Als ich in mein Zelt ging, folgte mir Six. Er teilte mir mit, daß während meiner Abwesenheit am Suez-Kanal ein Krieg ausgebrochen sei; Engländer und Franzosen kämpften gegen Ägypten. Der Kanal war für die Schiffahrt gesperrt. Unser Schiff, auf dem sich unsere filmtechnische Ausrüstung befand, mußte nun den gewaltigen Umweg von einigen tausend Seemeilen über Südafrika machen. Wir würden unsere Arbeitsgeräte erst nach Wochen erhalten.

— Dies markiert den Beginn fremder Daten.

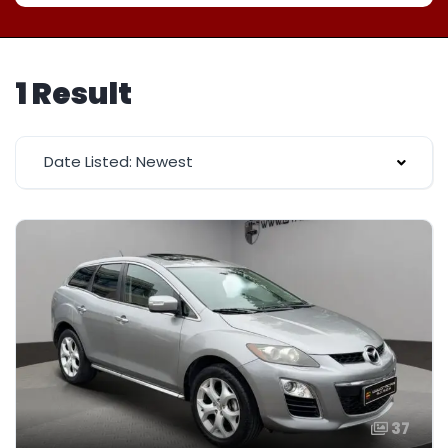
1 Result
Date Listed: Newest
37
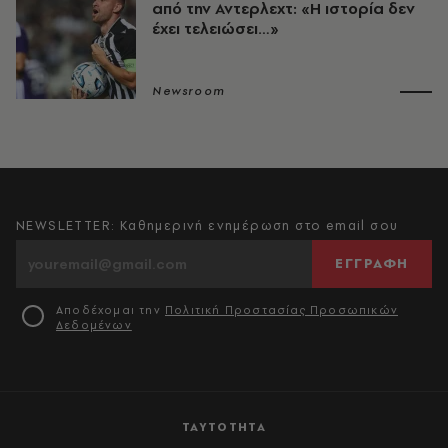
από την Αντερλεχτ: «Η ιστορία δεν
έχει τελειώσει…»
Newsroom
NEWSLETTER: Καθημερινή ενημέρωση στο email σου
ΕΓΓΡΑΦΗ
Αποδέχομαι την
Πολιτική Προστασίας Προσωπικών
Δεδομένων
ΤΑΥΤΟΤΗΤΑ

Als ich dies hörte, wurde mir schwindlig. Das bedeutete das Ende unseres Films. Durch die großen Zeitverluste, die durch die Unfälle der Safariautos entstanden waren, und die wochenlange Bauzeit des Hausbootes hatten wir längst unseren Kostenvoranschlag überschritten. Weitere finanzielle Mittel standen nicht zur Verfügung.
«Verzweifeln Sie nicht, Mrs. Leni», sagte Six, «ich habe mit Stan eine Lösung gefunden. Wir dürfen nicht abbrechen, sonst verlieren wir alles. Was passiert ist, war höhere Gewalt. Unsere Gesellschaft ist bereit, die große Safari um fünf Wochen zu verlängern, ohne sie dadurch finanziell zu belasten. Für die Lawrence-Brown Safaris ist dies ein großes Opfer, aber wenn wir dazu nicht bereit sind, verlie
ren wir mehr.»
Ich saß immer noch regungslos auf meinem Feldbett. Das Entgegenkommen der Safari-Gesellschaft war zweifellos eine enorme Hilfe, aber der Zeitverlust verursachte andere Komplikationen, für die ich keine Lösung wußte.

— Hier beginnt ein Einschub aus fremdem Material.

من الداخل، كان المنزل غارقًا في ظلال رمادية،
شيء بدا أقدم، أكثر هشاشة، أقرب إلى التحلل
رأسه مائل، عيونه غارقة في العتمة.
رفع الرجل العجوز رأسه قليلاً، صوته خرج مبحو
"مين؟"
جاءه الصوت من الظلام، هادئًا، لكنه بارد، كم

«Die Regenzeit», sagte Six, «die bald beginnen wird, zwingt uns, sobald als möglich hier abzubrechen und nach Uganda auszuweichen. Das wird eine weite Reise, über 2000 Kilometer, die unsere Wagenkolonne zurücklegen muß. Erst am Ufer des Lake Edward, wo gutes Wetter sein wird, können wir mit den Aufnahmen beginnen.»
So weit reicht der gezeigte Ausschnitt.